Светлый фон

«Мы все… любим его…»

«Вы были его любовницей…»

«Вы хотели браком со мной прикрыть все…»

«В тот же день…»

«Немедленно… в отставку».

«Приехав в свою деревню, Касатский вскоре решил поступить в монастырь».

«Мое решение твердо».

«Может быть, ты поймешь меня».

«Поступая в монастырь, Касатский показывал, что презирает все то, что казалось столь важным другим».

«Мне надо говорить с игуменом…»

«И вскоре…»

«…а могло бы быть…»

«…грех побеждает меня…»

«Через три года князь Степан Касатский был пострижен в иеромонахи с именем Сергия…»

«Через четыре годя Сергия перевели в большой столичный монастырь».
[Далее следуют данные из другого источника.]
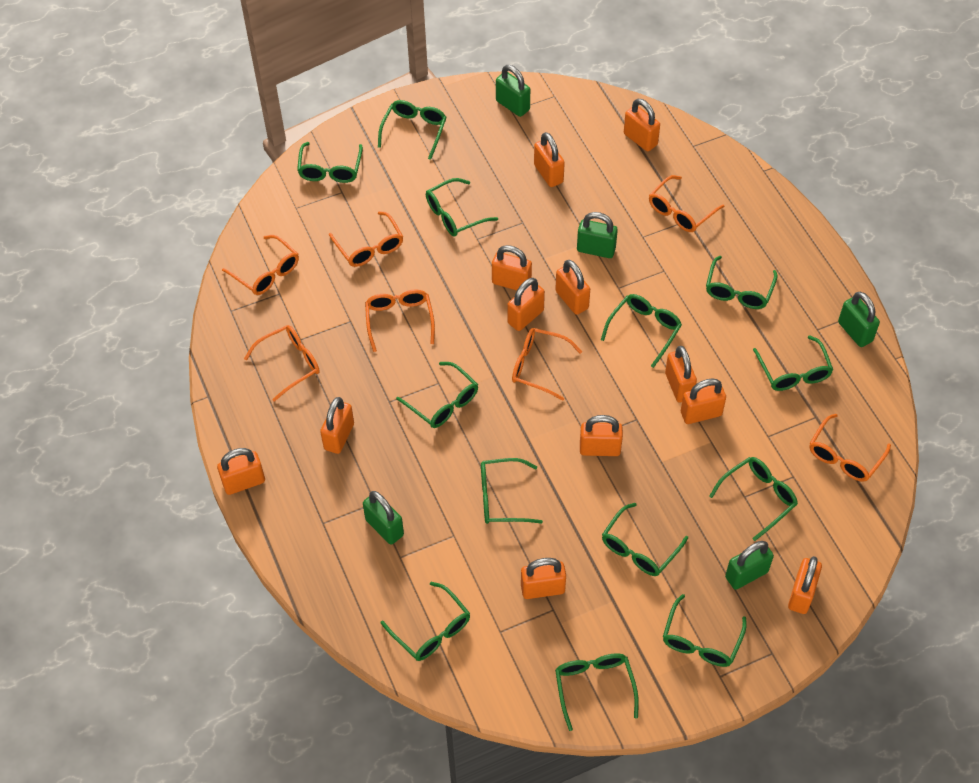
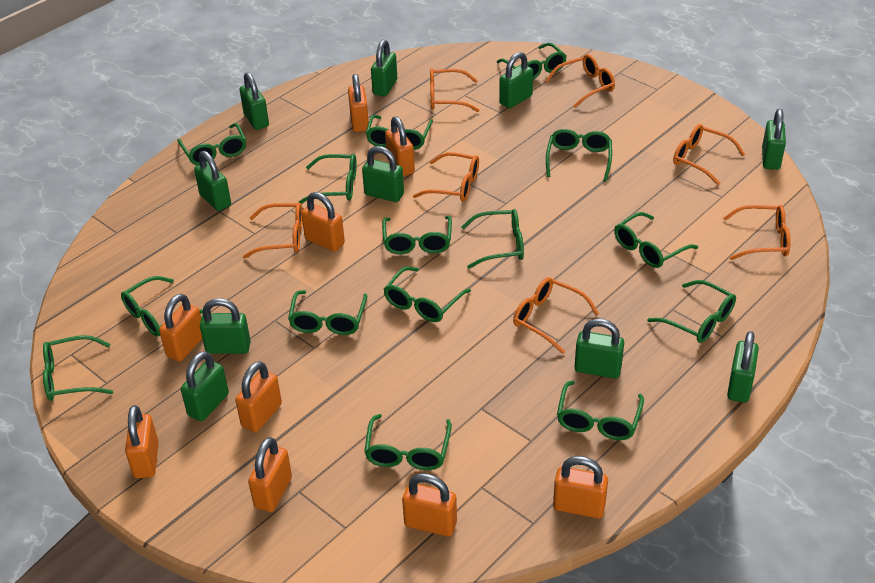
green glasses: [297,142,363,183] [378,100,447,160] [381,582,470,661] [396,362,478,428] [426,178,498,237] [481,458,543,524] [555,653,639,731] [601,294,682,368] [602,503,688,576] [663,594,747,667] [706,256,778,309] [709,457,798,541] [753,336,833,391] = 13 -> [43,335,113,401] [121,276,203,337] [177,123,246,165] [288,290,367,335] [298,154,357,204] [364,414,452,470] [366,115,433,150] [382,216,452,254] [384,266,471,322] [461,209,524,269] [497,43,567,79] [546,129,612,181] [557,381,644,440] [614,212,698,268] [647,280,736,343] = 15
green padlock: [363,491,404,545] [496,65,530,117] [577,212,618,258] [725,541,774,590] [838,292,880,347] = 5 -> [181,351,229,421] [194,151,231,211] [200,298,251,354] [240,72,269,130] [362,146,404,202] [371,40,397,96] [499,52,533,108] [575,319,624,379] [727,331,759,403] [762,109,786,170] = 10
orange padlock: [217,448,265,495] [320,397,354,454] [492,245,532,290] [508,278,545,331] [521,558,566,599] [534,132,565,187] [555,260,590,315] [580,415,623,456] [624,99,660,151] [665,346,697,403] [681,378,726,424] [788,556,822,614] = 12 -> [125,405,159,478] [159,294,202,361] [235,361,282,432] [248,437,292,512] [301,192,345,252] [348,74,369,132] [385,116,415,176] [402,473,457,536] [553,456,608,518] = 9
Итак, первая часть картины – от детских лет князя Касатского, включая его постриг в монастыре, занимает 37 минут, то есть ровно треть экранного времени. У Толстого эта часть повествования вмещается на девяти страницах из сорока. Почти все титры взяты из текста повести и расставлены в киноповествовании так, чтобы оно не провисало, не вызывало недоумения ни в каком месте, чтобы каждый зритель, даже и никогда не читавший повести, мог бы безошибочно понять содержание эпизода. По своей форме – синтаксису и эмоциональному наполнению – титры весьма различны: это и простая информация, и разъясняющий комментарий, и драматические ремарки, и краткая характеристика персонажей, и намек на мотивы их поступков, и мгновенная эмоция, выполняющая интонационную задачу, и лирический возглас, и еще многое другое. Вместе с яркими, очень живыми мизансценами, колоритными крупными планами, выразительными жестами, пластикой лица и тела и экспрессивной мимикой артистов, которые искусно владеют театральными приемами создания образности, титры в «Отце Сергии» – это неотъемлемая часть языка немого кино, которое, повторюсь, беззвучно, но не бессловесно.

беззвучно не бессловесно

«А было ли “немое” кино немым?»[294] – этот риторический вопрос ставил в своих работах недавно ушедший искусствовед А. А. Шерель. И отвечал, цитируя французского теоретика кино и кинокритика Андре Базена: нет, оно не было в полной мере немым – «немой фильм создавал мир, лишенный звуков, вот почему появилось множество символов, призванных возместить этот недостаток»[295]. «Вырываясь из тисков немоты, неговорящий кинематограф искал интонационное многообразие слова-титра и получал выразительный вариант, когда находил надписи точное место в пластическом и психологическом контексте»[296], – справедливо утверждал российский исследователь. Слово-титр действительно способно было оказывать звуковое воздействие на зрителя – все дело заключалось в умении режиссера сделать надпись в кино видом литературы, причем таким, которое бы не диссонировало, а гармонировало со словом печатным в литературном первоисточнике.